Extrait du texte ▸
**********
Ceci n’apparaît pas garantir la sécurité juridique quant à savoir si le DUME doit être signé ou non.

 

Toutefois, selon nous, s’agissant d’une déclaration sur l’honneur du candidat lui-même, il eut été logique d’en exiger la signature.

 

De ce fait, il apparaitrait prudent que les pouvoirs adjudicateurs exigent une telle signature.

 

Afin d’éviter toute contestation inutile, il est conseillé aux opérateurs économiques, dans la mesure du possible, de signer le DUME.

 


  1. VIII.        Combien de DUME ?

 

Un opérateur économique qui n’a pas recours à d’autres entités doit remplir un seul DUME.

 

Toutefois, lorsque le marché est divisé en différents lots et que les critères de sélection varient selon les lots, un DUME pour chaque lot doit être rempli[13].

 

En outre,  lorsqu’un opérateur recourt à d’autres entités, un DUME distinct pour chacun des sous-traitants devra être fourni[14].

 

Il en est de même lorsque plusieurs opérateurs économiques se regroupent – par exemple sous une association momentanée – un DUME distinct indiquant les informations requises au titre des parties II à V du DUME doit être remis pour chacun des opérateurs économiques participants[15].
**********
Liste des données ▸

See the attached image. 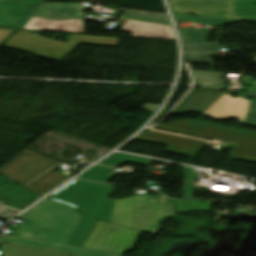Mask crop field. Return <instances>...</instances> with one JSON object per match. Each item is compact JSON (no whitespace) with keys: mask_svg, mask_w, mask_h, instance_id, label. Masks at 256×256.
I'll use <instances>...</instances> for the list:
<instances>
[{"mask_svg":"<svg viewBox=\"0 0 256 256\" xmlns=\"http://www.w3.org/2000/svg\"><path fill=\"white\" fill-rule=\"evenodd\" d=\"M61 165L25 150L3 165L0 174L43 196L69 178L53 172Z\"/></svg>","mask_w":256,"mask_h":256,"instance_id":"34b2d1b8","label":"crop field"},{"mask_svg":"<svg viewBox=\"0 0 256 256\" xmlns=\"http://www.w3.org/2000/svg\"><path fill=\"white\" fill-rule=\"evenodd\" d=\"M173 14L176 22H191L193 24H207L210 26H222V25L239 22L234 20L214 19V18H206V17H200V16L193 17L189 15L176 14V13H173Z\"/></svg>","mask_w":256,"mask_h":256,"instance_id":"cbeb9de0","label":"crop field"},{"mask_svg":"<svg viewBox=\"0 0 256 256\" xmlns=\"http://www.w3.org/2000/svg\"><path fill=\"white\" fill-rule=\"evenodd\" d=\"M142 109L147 110V111L153 113L157 109V106L144 104Z\"/></svg>","mask_w":256,"mask_h":256,"instance_id":"00972430","label":"crop field"},{"mask_svg":"<svg viewBox=\"0 0 256 256\" xmlns=\"http://www.w3.org/2000/svg\"><path fill=\"white\" fill-rule=\"evenodd\" d=\"M185 52L220 51L218 42H182Z\"/></svg>","mask_w":256,"mask_h":256,"instance_id":"733c2abd","label":"crop field"},{"mask_svg":"<svg viewBox=\"0 0 256 256\" xmlns=\"http://www.w3.org/2000/svg\"><path fill=\"white\" fill-rule=\"evenodd\" d=\"M18 218L24 220L27 227L13 228L14 234L1 235L0 241L74 252L75 256H122L67 245L82 219L69 206L45 199Z\"/></svg>","mask_w":256,"mask_h":256,"instance_id":"8a807250","label":"crop field"},{"mask_svg":"<svg viewBox=\"0 0 256 256\" xmlns=\"http://www.w3.org/2000/svg\"><path fill=\"white\" fill-rule=\"evenodd\" d=\"M0 256H71L70 253L0 243Z\"/></svg>","mask_w":256,"mask_h":256,"instance_id":"28ad6ade","label":"crop field"},{"mask_svg":"<svg viewBox=\"0 0 256 256\" xmlns=\"http://www.w3.org/2000/svg\"><path fill=\"white\" fill-rule=\"evenodd\" d=\"M21 210L0 204V219L7 221Z\"/></svg>","mask_w":256,"mask_h":256,"instance_id":"dafd665d","label":"crop field"},{"mask_svg":"<svg viewBox=\"0 0 256 256\" xmlns=\"http://www.w3.org/2000/svg\"><path fill=\"white\" fill-rule=\"evenodd\" d=\"M210 28H204L200 30H195V28L178 30L182 41H207L211 30Z\"/></svg>","mask_w":256,"mask_h":256,"instance_id":"5142ce71","label":"crop field"},{"mask_svg":"<svg viewBox=\"0 0 256 256\" xmlns=\"http://www.w3.org/2000/svg\"><path fill=\"white\" fill-rule=\"evenodd\" d=\"M121 31L132 32L133 37L174 39L171 28L126 21Z\"/></svg>","mask_w":256,"mask_h":256,"instance_id":"5a996713","label":"crop field"},{"mask_svg":"<svg viewBox=\"0 0 256 256\" xmlns=\"http://www.w3.org/2000/svg\"><path fill=\"white\" fill-rule=\"evenodd\" d=\"M88 8L80 4L45 3L34 16L51 19L82 18L81 12Z\"/></svg>","mask_w":256,"mask_h":256,"instance_id":"d8731c3e","label":"crop field"},{"mask_svg":"<svg viewBox=\"0 0 256 256\" xmlns=\"http://www.w3.org/2000/svg\"><path fill=\"white\" fill-rule=\"evenodd\" d=\"M255 96L254 99L249 103L250 107L246 113L244 124L250 126H256V91H246L242 93V97Z\"/></svg>","mask_w":256,"mask_h":256,"instance_id":"bc2a9ffb","label":"crop field"},{"mask_svg":"<svg viewBox=\"0 0 256 256\" xmlns=\"http://www.w3.org/2000/svg\"><path fill=\"white\" fill-rule=\"evenodd\" d=\"M124 162L150 166L152 160L120 153H114L110 157L102 161L99 165L116 167Z\"/></svg>","mask_w":256,"mask_h":256,"instance_id":"22f410ed","label":"crop field"},{"mask_svg":"<svg viewBox=\"0 0 256 256\" xmlns=\"http://www.w3.org/2000/svg\"><path fill=\"white\" fill-rule=\"evenodd\" d=\"M211 202L176 201V211H204L210 212Z\"/></svg>","mask_w":256,"mask_h":256,"instance_id":"4a817a6b","label":"crop field"},{"mask_svg":"<svg viewBox=\"0 0 256 256\" xmlns=\"http://www.w3.org/2000/svg\"><path fill=\"white\" fill-rule=\"evenodd\" d=\"M120 18L170 25L166 15L126 9Z\"/></svg>","mask_w":256,"mask_h":256,"instance_id":"d1516ede","label":"crop field"},{"mask_svg":"<svg viewBox=\"0 0 256 256\" xmlns=\"http://www.w3.org/2000/svg\"><path fill=\"white\" fill-rule=\"evenodd\" d=\"M114 190L111 185L75 180L48 198L70 205L84 215L70 245L82 246L97 219L109 223L113 200L108 198Z\"/></svg>","mask_w":256,"mask_h":256,"instance_id":"ac0d7876","label":"crop field"},{"mask_svg":"<svg viewBox=\"0 0 256 256\" xmlns=\"http://www.w3.org/2000/svg\"><path fill=\"white\" fill-rule=\"evenodd\" d=\"M44 0H0V28L23 29Z\"/></svg>","mask_w":256,"mask_h":256,"instance_id":"e52e79f7","label":"crop field"},{"mask_svg":"<svg viewBox=\"0 0 256 256\" xmlns=\"http://www.w3.org/2000/svg\"><path fill=\"white\" fill-rule=\"evenodd\" d=\"M173 214V203H165V196H133L125 200H114L110 223L155 233L159 220Z\"/></svg>","mask_w":256,"mask_h":256,"instance_id":"412701ff","label":"crop field"},{"mask_svg":"<svg viewBox=\"0 0 256 256\" xmlns=\"http://www.w3.org/2000/svg\"><path fill=\"white\" fill-rule=\"evenodd\" d=\"M141 232L97 220L83 246L124 254L129 252Z\"/></svg>","mask_w":256,"mask_h":256,"instance_id":"dd49c442","label":"crop field"},{"mask_svg":"<svg viewBox=\"0 0 256 256\" xmlns=\"http://www.w3.org/2000/svg\"><path fill=\"white\" fill-rule=\"evenodd\" d=\"M24 29L83 33V24L81 20L52 21L32 18Z\"/></svg>","mask_w":256,"mask_h":256,"instance_id":"3316defc","label":"crop field"},{"mask_svg":"<svg viewBox=\"0 0 256 256\" xmlns=\"http://www.w3.org/2000/svg\"><path fill=\"white\" fill-rule=\"evenodd\" d=\"M184 195L183 198H192L193 183L190 182V168L184 166Z\"/></svg>","mask_w":256,"mask_h":256,"instance_id":"92a150f3","label":"crop field"},{"mask_svg":"<svg viewBox=\"0 0 256 256\" xmlns=\"http://www.w3.org/2000/svg\"><path fill=\"white\" fill-rule=\"evenodd\" d=\"M36 32L18 31L4 47L60 61L80 43L117 47L119 39L71 35L67 44L35 35Z\"/></svg>","mask_w":256,"mask_h":256,"instance_id":"f4fd0767","label":"crop field"},{"mask_svg":"<svg viewBox=\"0 0 256 256\" xmlns=\"http://www.w3.org/2000/svg\"><path fill=\"white\" fill-rule=\"evenodd\" d=\"M189 62L211 63L212 53H186Z\"/></svg>","mask_w":256,"mask_h":256,"instance_id":"214f88e0","label":"crop field"},{"mask_svg":"<svg viewBox=\"0 0 256 256\" xmlns=\"http://www.w3.org/2000/svg\"><path fill=\"white\" fill-rule=\"evenodd\" d=\"M111 170H112L111 168L95 166L89 171H87L86 173H84L79 178L106 183L111 178H113V176L107 175Z\"/></svg>","mask_w":256,"mask_h":256,"instance_id":"d9b57169","label":"crop field"}]
</instances>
**********
Recopiez le passage sur le DUME depuis « De ce fait, il » jusqu'à « signer le DUME. » inclus, en renommant « pouvoirs adjudicateurs » en « acheteurs publics ».

Réponse complète ▸
De ce fait, il apparaitrait prudent que les acheteurs publics exigent une telle signature.

 

Afin d’éviter toute contestation inutile, il est conseillé aux opérateurs économiques, dans la mesure du possible, de signer le DUME.